Our other big change is that next week Mikko will start attending a half-day German preschool two days a week. I have more posts in me about that decision. But the basic reason for it is that I've determined that I can't shoulder the responsibility of raising Mikko to speak German on my own, after all. I don't mean that I'm giving up. I don't mean that I need to be better at German. I just need more outside resources. Ideally, eventually we'll maybe connect with those German-speaking families for free, but for me, this preschool is my less threatening entry into the German-speaking world. I'll pay someone else to do for Mikko what I've been putting off for close to two years — surround him with German speakers.
Even though he hasn't started the school yet, I already feel more natural speaking German with him. I have renewed confidence that he's understanding me, or will come to. (I even do find myself speaking to the cat in German!) And now I have his teachers and the other parents and children to interact with, so maybe I'll be thrown head first into an immersion environment myself. I'm even finding myself wanting to speak German on my English days, which I go along with whenever the urge strikes.
And it's perfect: If Mikko will talk to me in German, then I'll have my friend — my American friend who's learning German just like me, and who will go with me to the playgroup outings!
Or maybe he'll be embarrassed by my German and leave me behind...

▸ **Data shown**:
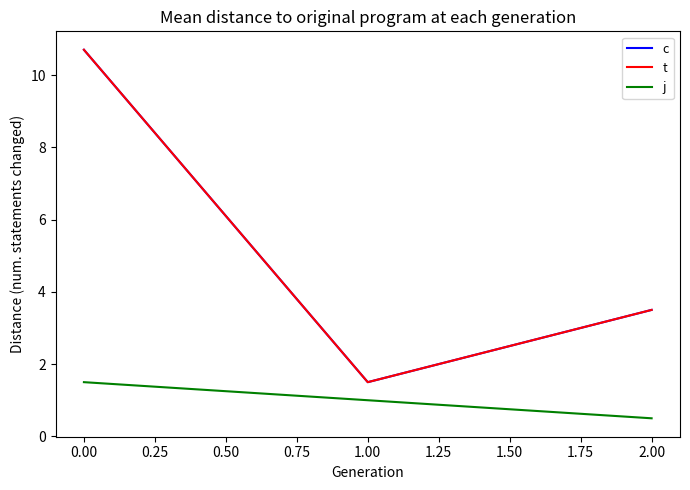

Which category has the highest value in the j series?

0.00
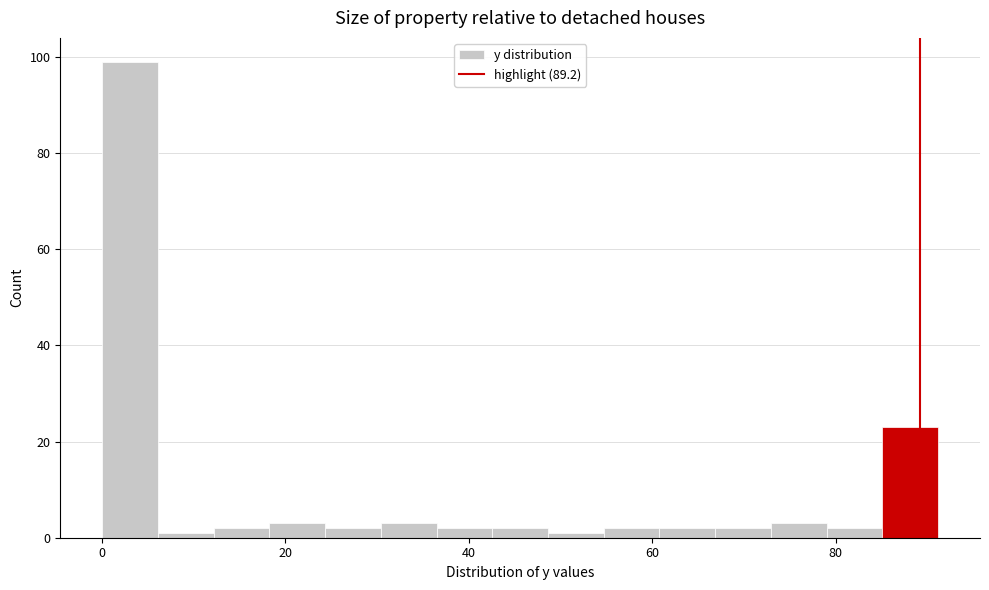

Around what value on the x-axis is the tallest bar? Give the approximate position of its centre, as read against the axis.

4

▸ **To do**:
- a) Write out the German preschool post word for word, starting at "Even though he" and ending at "leave me behind...".
- b) In the German preschool post, how many days a week will Mikko attend the preschool?
The listing was taken from a different source than the German preschool post.

▸ **Results for the exercise**:
- a)
Even though he hasn't started the school yet, I already feel more natural speaking German with him. I have renewed confidence that he's understanding me, or will come to. (I even do find myself speaking to the cat in German!) And now I have his teachers and the other parents and children to interact with, so maybe I'll be thrown head first into an immersion environment myself. I'm even finding myself wanting to speak German on my English days, which I go along with whenever the urge strikes.
And it's perfect: If Mikko will talk to me in German, then I'll have my friend — my American friend who's learning German just like me, and who will go with me to the playgroup outings!
Or maybe he'll be embarrassed by my German and leave me behind...

- b) Two days a week, for half a day each time.